** What needs to be done **
For the word "PHYSICS", search the records and show each line in which it occurs.

(Records excerpted from a collection)
****************

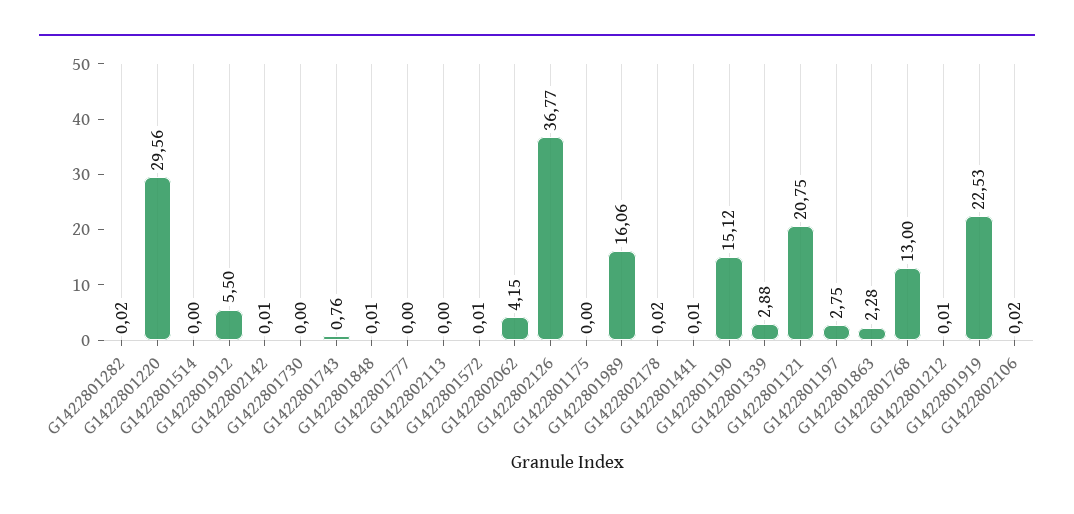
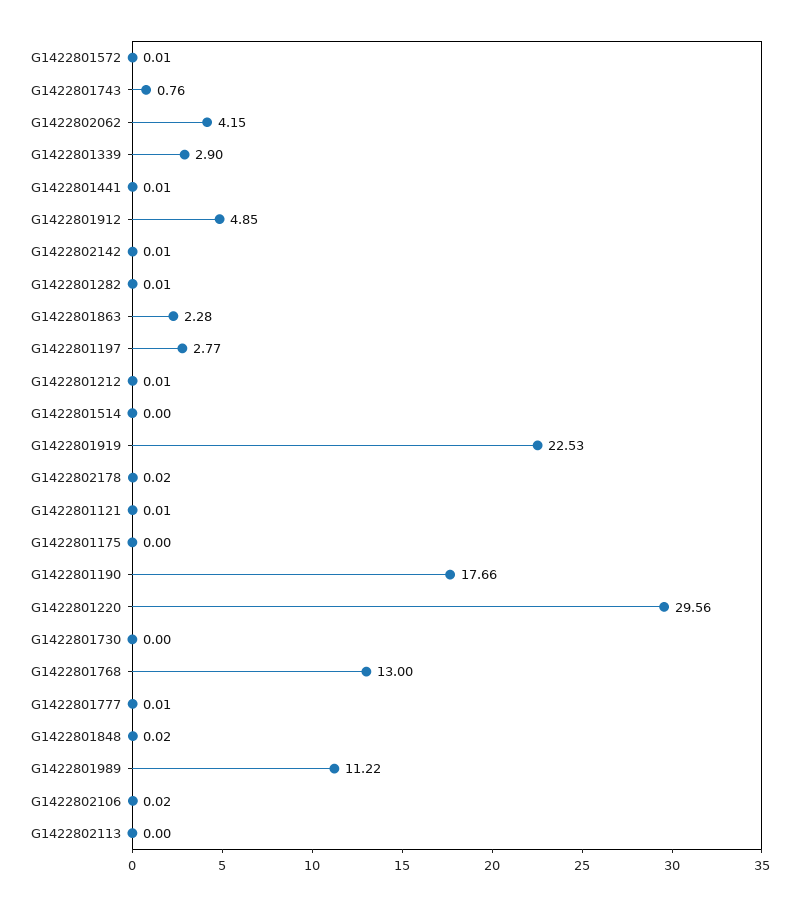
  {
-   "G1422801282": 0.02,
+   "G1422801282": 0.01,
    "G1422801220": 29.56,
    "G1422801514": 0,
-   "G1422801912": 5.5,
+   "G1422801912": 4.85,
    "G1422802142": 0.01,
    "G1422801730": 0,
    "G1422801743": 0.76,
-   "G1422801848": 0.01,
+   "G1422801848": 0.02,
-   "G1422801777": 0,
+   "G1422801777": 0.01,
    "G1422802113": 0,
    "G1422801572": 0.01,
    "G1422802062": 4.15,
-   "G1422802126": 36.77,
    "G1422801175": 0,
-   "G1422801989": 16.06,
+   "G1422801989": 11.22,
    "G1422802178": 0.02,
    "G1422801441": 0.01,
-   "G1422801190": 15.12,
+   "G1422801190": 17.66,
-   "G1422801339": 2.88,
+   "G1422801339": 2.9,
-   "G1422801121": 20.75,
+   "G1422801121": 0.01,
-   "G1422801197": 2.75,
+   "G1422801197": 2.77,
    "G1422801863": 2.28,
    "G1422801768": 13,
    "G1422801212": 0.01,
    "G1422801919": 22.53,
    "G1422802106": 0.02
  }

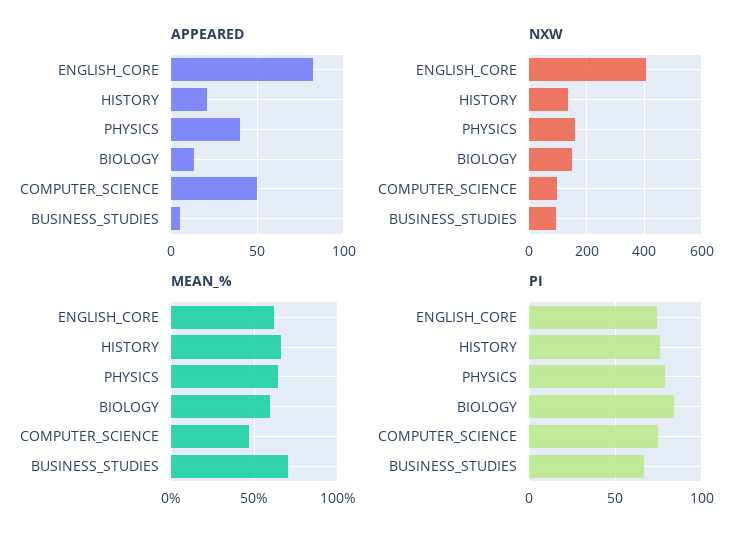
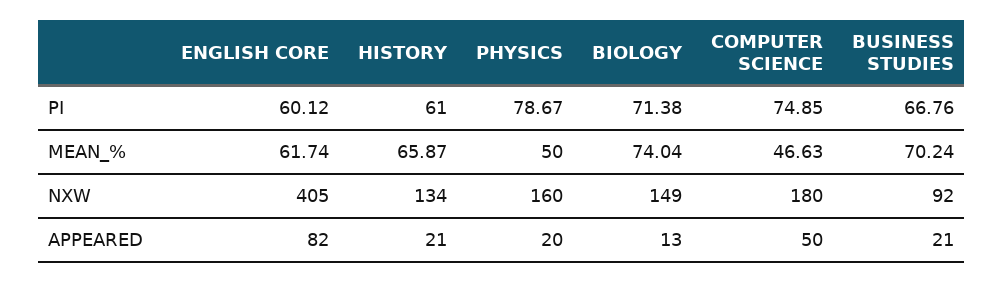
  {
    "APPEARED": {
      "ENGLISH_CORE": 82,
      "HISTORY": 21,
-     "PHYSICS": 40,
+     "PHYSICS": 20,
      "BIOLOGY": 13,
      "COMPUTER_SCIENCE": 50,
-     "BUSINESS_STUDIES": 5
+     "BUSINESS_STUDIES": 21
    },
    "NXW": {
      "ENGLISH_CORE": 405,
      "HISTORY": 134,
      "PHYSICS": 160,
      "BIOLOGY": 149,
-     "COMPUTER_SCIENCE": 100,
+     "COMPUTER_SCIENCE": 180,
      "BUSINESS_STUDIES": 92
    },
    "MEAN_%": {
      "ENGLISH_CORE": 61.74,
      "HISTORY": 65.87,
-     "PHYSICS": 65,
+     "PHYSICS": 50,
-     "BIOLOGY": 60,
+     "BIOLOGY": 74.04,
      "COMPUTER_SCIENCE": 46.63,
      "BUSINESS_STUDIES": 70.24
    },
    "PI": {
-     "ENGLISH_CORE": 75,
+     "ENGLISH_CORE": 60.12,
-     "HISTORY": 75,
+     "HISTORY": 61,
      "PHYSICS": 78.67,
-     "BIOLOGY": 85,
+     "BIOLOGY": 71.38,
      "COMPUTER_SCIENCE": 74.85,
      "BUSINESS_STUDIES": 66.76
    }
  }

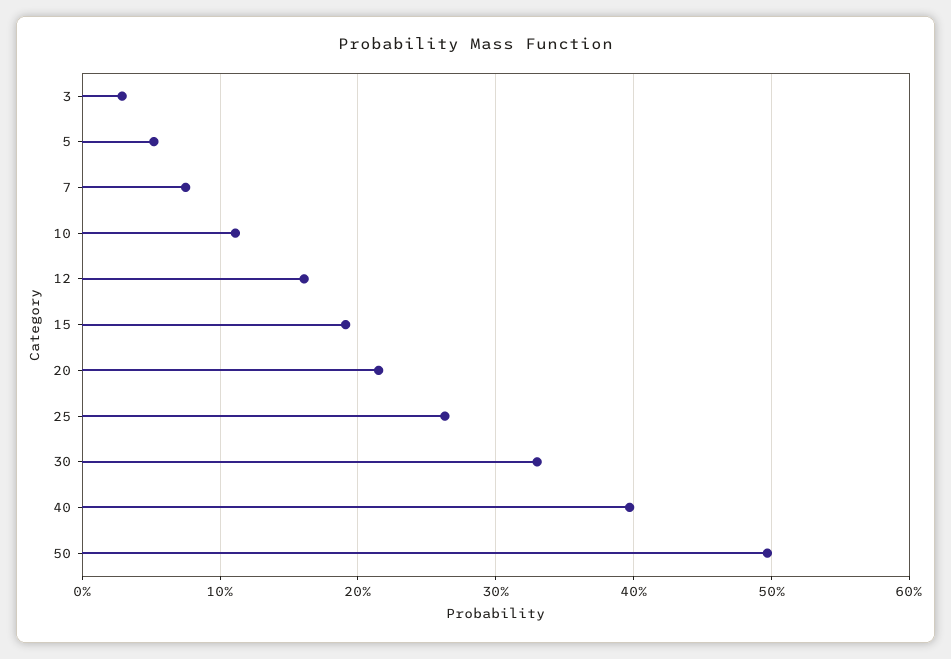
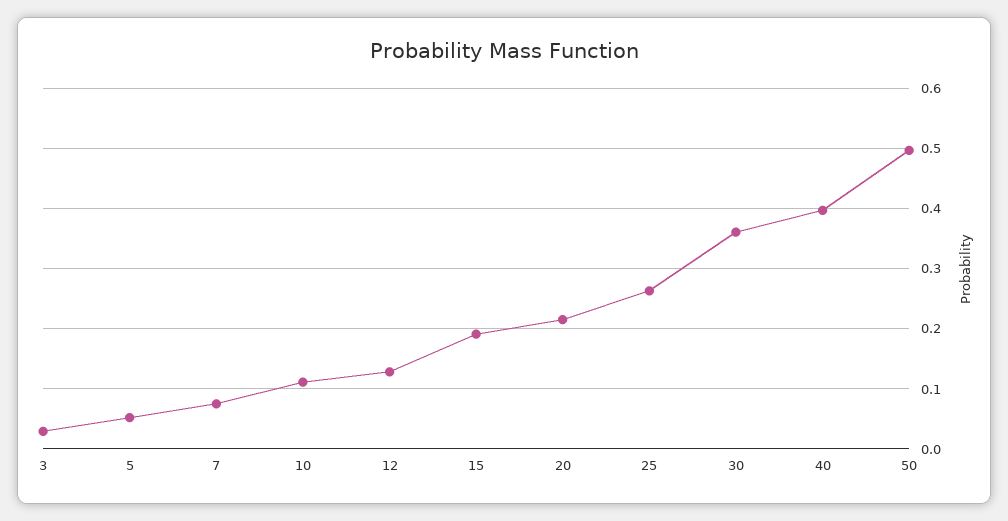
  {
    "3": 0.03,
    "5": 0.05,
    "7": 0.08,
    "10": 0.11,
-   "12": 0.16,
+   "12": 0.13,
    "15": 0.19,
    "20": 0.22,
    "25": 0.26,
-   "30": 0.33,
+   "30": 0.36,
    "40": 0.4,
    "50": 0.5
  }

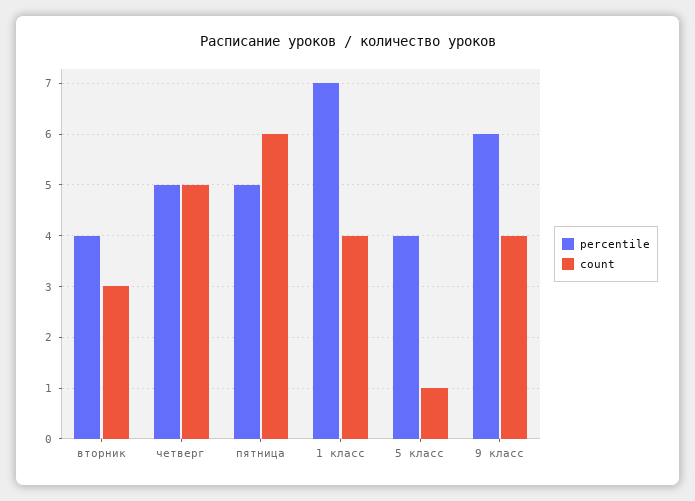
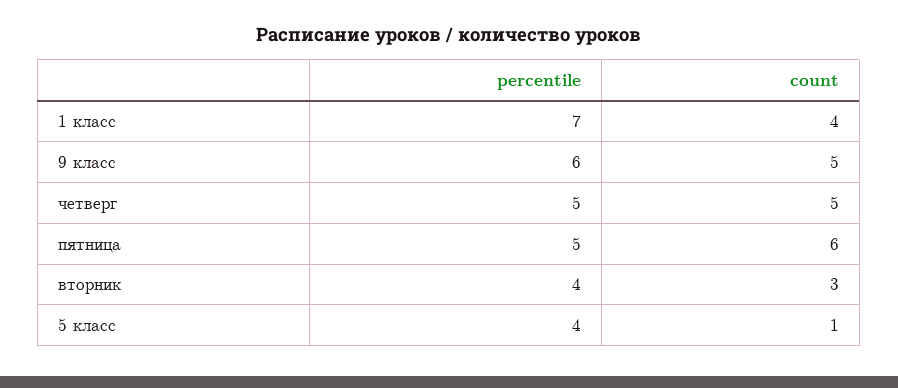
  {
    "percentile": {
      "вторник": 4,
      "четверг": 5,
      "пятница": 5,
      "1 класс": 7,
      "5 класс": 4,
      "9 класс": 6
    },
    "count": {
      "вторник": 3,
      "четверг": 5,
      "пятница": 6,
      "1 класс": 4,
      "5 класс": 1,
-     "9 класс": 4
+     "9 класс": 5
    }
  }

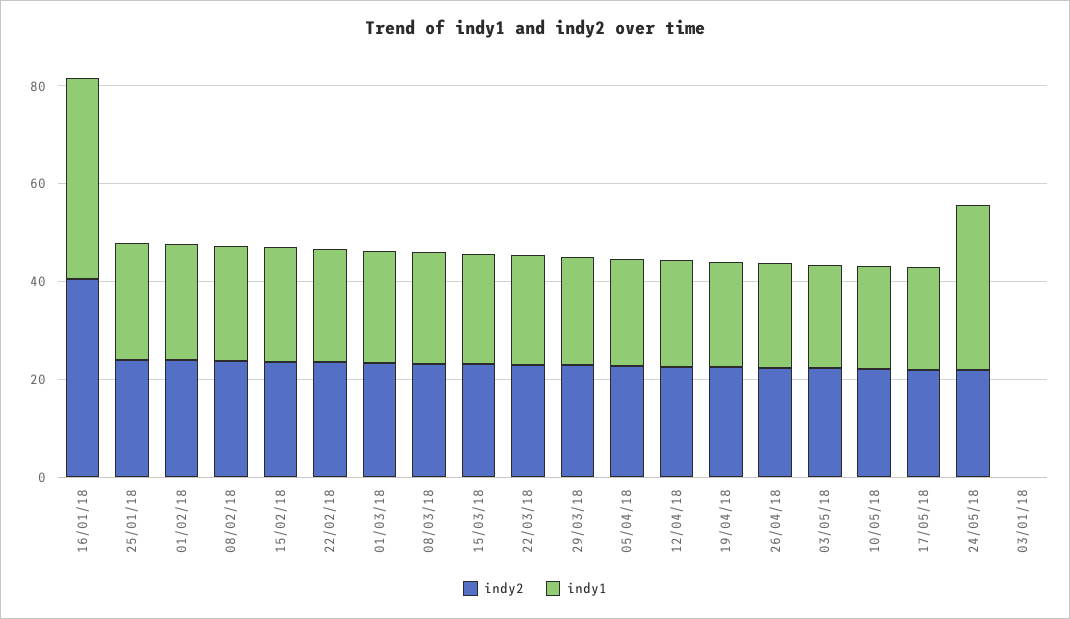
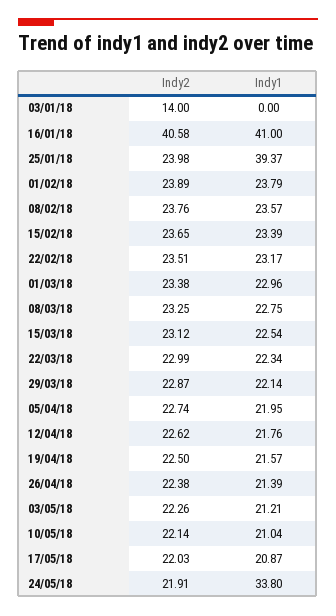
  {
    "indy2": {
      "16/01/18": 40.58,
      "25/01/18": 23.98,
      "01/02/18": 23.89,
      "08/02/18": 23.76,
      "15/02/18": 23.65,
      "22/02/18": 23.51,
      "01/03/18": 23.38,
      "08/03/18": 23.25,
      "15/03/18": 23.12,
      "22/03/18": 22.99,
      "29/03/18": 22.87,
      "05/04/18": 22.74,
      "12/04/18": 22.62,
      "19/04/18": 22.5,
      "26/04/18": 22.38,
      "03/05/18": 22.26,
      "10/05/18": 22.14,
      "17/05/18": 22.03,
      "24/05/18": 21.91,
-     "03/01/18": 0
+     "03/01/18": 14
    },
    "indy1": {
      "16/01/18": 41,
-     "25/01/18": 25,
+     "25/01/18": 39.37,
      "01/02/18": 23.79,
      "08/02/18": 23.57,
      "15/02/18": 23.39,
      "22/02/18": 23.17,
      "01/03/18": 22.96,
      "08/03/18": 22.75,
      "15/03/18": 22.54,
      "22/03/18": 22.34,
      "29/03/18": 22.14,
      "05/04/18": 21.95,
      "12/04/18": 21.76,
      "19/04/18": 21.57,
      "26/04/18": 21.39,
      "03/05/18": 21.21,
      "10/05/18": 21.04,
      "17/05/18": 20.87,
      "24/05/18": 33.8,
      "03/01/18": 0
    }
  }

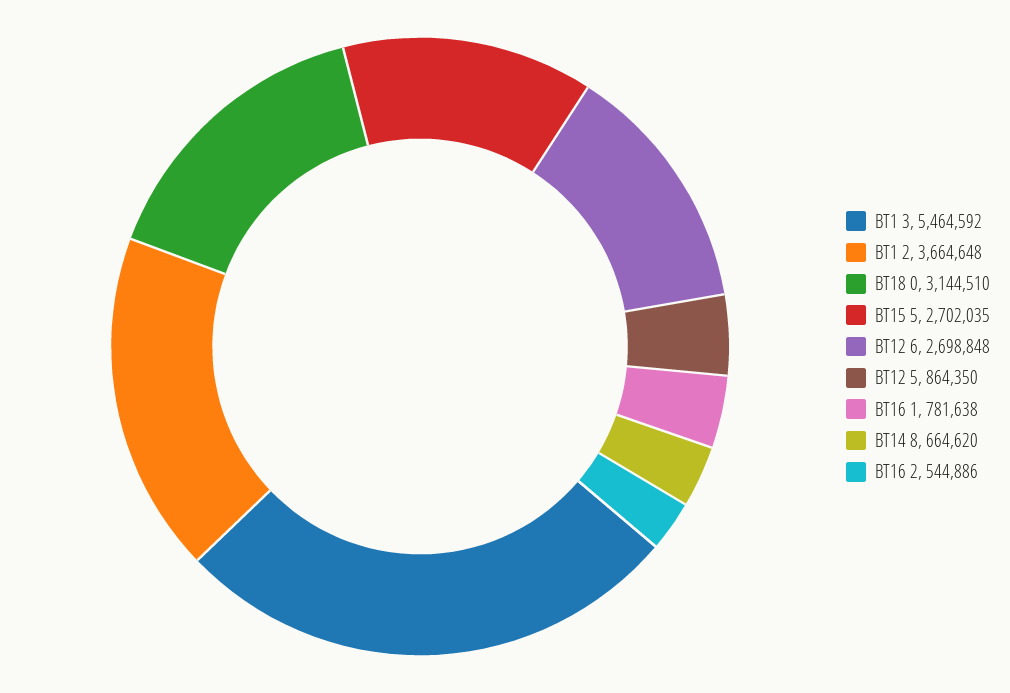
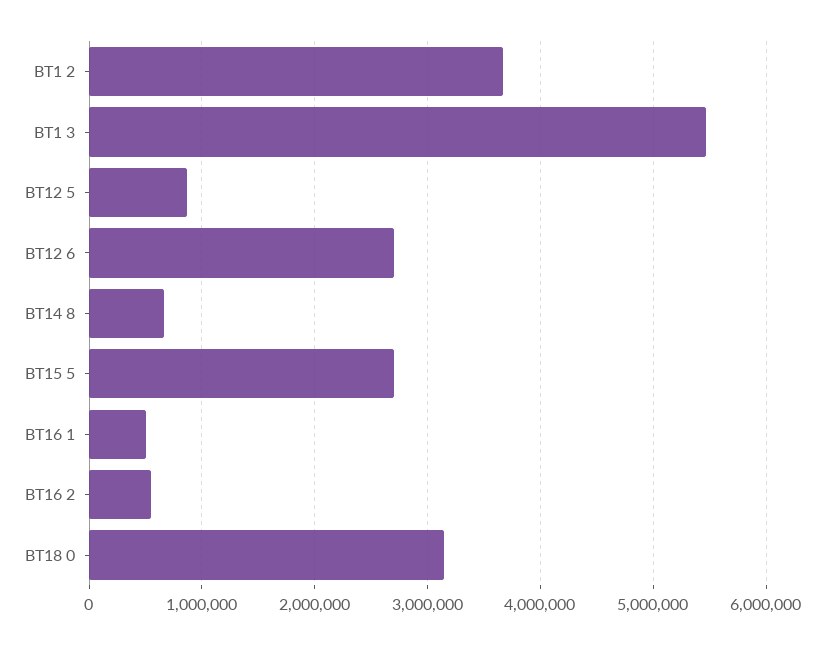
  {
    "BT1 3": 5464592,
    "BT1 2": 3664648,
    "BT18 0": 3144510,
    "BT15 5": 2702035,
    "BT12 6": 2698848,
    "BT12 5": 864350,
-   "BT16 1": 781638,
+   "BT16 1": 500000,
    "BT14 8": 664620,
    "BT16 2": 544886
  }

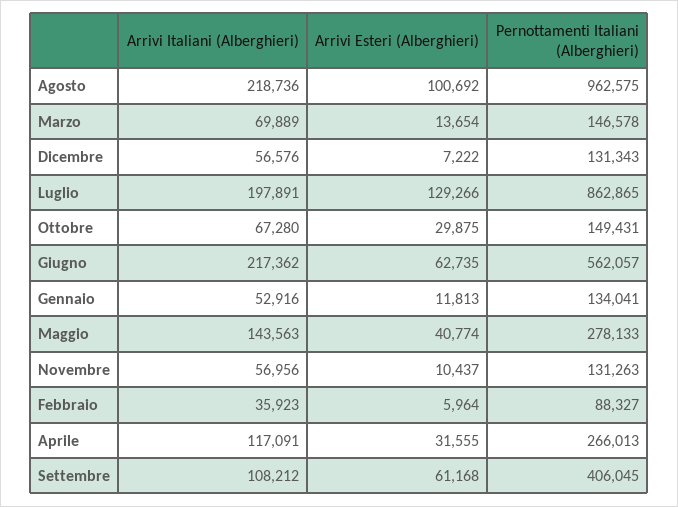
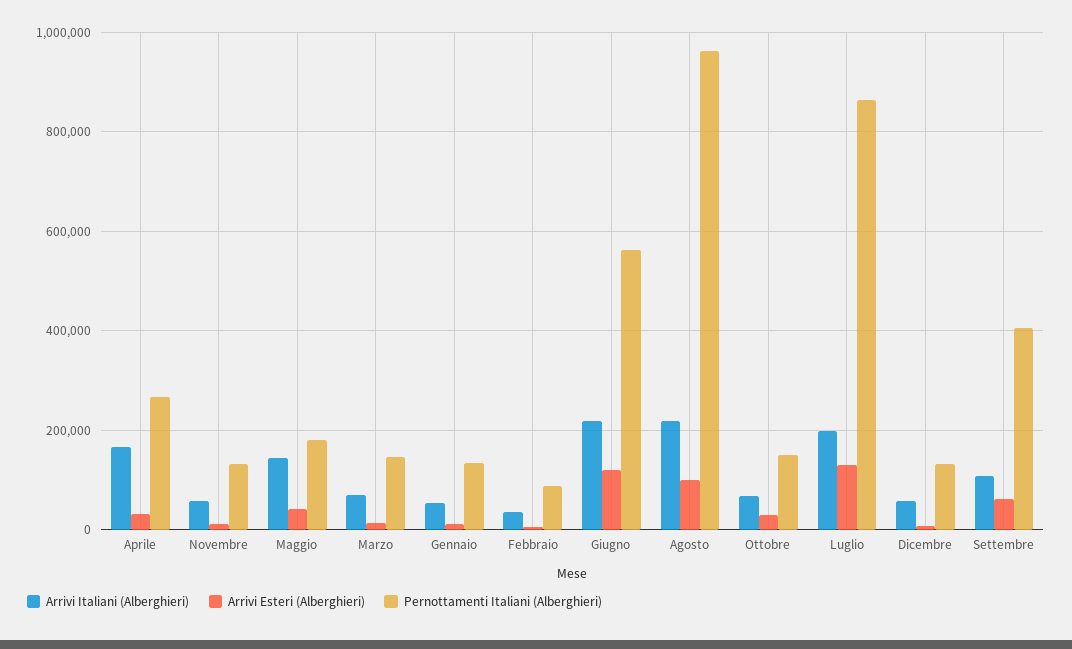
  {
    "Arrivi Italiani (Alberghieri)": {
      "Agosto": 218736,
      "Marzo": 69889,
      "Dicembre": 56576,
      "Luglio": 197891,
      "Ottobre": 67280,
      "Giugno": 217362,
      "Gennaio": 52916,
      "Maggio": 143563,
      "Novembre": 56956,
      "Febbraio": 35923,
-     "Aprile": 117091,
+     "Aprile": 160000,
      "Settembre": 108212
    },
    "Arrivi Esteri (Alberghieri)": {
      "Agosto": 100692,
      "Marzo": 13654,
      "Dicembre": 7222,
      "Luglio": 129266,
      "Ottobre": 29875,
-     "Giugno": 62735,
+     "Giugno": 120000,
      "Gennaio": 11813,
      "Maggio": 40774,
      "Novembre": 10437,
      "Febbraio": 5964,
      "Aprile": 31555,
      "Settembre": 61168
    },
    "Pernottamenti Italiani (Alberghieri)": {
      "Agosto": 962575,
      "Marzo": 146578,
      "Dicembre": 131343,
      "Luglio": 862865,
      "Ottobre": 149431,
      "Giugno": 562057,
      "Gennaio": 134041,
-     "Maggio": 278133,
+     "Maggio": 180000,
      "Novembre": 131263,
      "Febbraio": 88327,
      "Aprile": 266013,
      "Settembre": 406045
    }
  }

****************

** Solved exercise **
-     "PHYSICS": 40,
+     "PHYSICS": 20,
      "PHYSICS": 160,
-     "PHYSICS": 65,
+     "PHYSICS": 50,
      "PHYSICS": 78.67,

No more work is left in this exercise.